• Instructions to follow: In the passage on the BKW algorithm, retype the part that opens with the words "The corresponding b" and closes with "of 2^t ⋅ σ².", keeping every character unchanged.

• Given passage:
++++++
The BKW algorithm was originally invented to solve LPN. It was first used for LWE in [21]. The BKW algorithm consists of two parts, reduction and hypothesis testing.

3.1 Reduction

We divide samples into categories based on b position values in the a vectors. Two samples should be in the same category if and only if the b position values get canceled when adding or subtracting the a vectors. Given two samples ([±a₀,a₁],b₁) and ([±a₀,a₂],b₂) within the same category. By adding/subtracting the a vectors we get

$$\mathbf{a_{1, 2}} = [\underbrace{\begin{array}{lllll} 0&0&\cdots&0 \end{array}}_{b \text{ symbols}}\begin{array}{lllll} &*&*&\cdots&* \end{array}].$$

The corresponding b value is b_1,2 = b₁ ± b₂. Now we have a new sample (a_1,2,b_1,2). The corresponding noise variable is e_1,2 = e₁ ± e₂, with variance 2σ², where σ² is the variance of the original noise. By calculating a suitable number of new samples for each category we have reduced the dimensionality of the problem by b, but increased the noise variance to 2σ². If we repeat the reduction process t times we end up with a dimensionality of n − tb, and a noise variance of 2^t ⋅ σ².
++++++
• Recorded data:

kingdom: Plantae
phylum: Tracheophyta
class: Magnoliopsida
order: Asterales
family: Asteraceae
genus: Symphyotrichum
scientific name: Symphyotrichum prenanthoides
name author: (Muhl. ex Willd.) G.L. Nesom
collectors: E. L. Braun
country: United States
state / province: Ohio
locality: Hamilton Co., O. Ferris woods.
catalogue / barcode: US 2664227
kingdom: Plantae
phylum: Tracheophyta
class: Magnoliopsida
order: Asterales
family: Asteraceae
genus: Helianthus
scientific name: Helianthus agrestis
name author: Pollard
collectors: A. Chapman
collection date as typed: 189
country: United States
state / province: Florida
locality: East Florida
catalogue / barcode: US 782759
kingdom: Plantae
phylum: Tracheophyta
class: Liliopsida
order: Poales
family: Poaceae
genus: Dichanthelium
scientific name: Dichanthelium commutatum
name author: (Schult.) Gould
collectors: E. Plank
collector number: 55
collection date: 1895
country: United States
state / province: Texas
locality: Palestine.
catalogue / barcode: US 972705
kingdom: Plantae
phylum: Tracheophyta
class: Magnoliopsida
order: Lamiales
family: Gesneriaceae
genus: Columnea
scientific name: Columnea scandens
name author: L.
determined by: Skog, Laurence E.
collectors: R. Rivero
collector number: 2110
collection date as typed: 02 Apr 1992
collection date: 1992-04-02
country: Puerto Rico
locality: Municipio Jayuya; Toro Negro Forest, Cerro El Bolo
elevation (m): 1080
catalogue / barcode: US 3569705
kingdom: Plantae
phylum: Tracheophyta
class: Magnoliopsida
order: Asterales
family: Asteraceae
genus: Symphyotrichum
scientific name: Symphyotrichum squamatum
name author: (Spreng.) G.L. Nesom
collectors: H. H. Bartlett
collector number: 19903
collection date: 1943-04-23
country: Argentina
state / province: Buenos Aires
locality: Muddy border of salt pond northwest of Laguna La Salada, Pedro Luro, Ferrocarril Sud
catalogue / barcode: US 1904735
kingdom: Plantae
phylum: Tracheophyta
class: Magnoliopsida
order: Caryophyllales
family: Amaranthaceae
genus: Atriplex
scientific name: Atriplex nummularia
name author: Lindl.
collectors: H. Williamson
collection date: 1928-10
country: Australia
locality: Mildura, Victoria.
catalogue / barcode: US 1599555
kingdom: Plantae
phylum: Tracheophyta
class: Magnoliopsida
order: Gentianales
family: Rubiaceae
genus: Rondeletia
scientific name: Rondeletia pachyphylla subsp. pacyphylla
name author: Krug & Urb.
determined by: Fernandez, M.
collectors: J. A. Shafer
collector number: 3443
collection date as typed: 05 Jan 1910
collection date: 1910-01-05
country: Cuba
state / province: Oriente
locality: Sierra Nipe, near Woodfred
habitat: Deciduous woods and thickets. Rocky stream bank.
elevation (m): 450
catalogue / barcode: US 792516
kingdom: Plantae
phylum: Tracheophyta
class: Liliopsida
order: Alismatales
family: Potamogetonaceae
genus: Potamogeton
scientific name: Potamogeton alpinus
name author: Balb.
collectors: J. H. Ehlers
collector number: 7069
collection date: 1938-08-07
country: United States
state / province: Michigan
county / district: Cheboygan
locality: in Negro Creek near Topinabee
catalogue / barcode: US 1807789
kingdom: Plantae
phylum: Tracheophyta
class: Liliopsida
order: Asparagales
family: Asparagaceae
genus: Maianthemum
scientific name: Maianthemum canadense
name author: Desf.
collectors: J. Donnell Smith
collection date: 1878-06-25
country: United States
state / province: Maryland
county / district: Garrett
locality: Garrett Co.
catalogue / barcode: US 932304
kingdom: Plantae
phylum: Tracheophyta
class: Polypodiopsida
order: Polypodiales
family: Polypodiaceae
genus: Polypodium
++++++
• Output below:
The corresponding b value is b_1,2 = b₁ ± b₂. Now we have a new sample (a_1,2,b_1,2). The corresponding noise variable is e_1,2 = e₁ ± e₂, with variance 2σ², where σ² is the variance of the original noise. By calculating a suitable number of new samples for each category we have reduced the dimensionality of the problem by b, but increased the noise variance to 2σ². If we repeat the reduction process t times we end up with a dimensionality of n − tb, and a noise variance of 2^t ⋅ σ².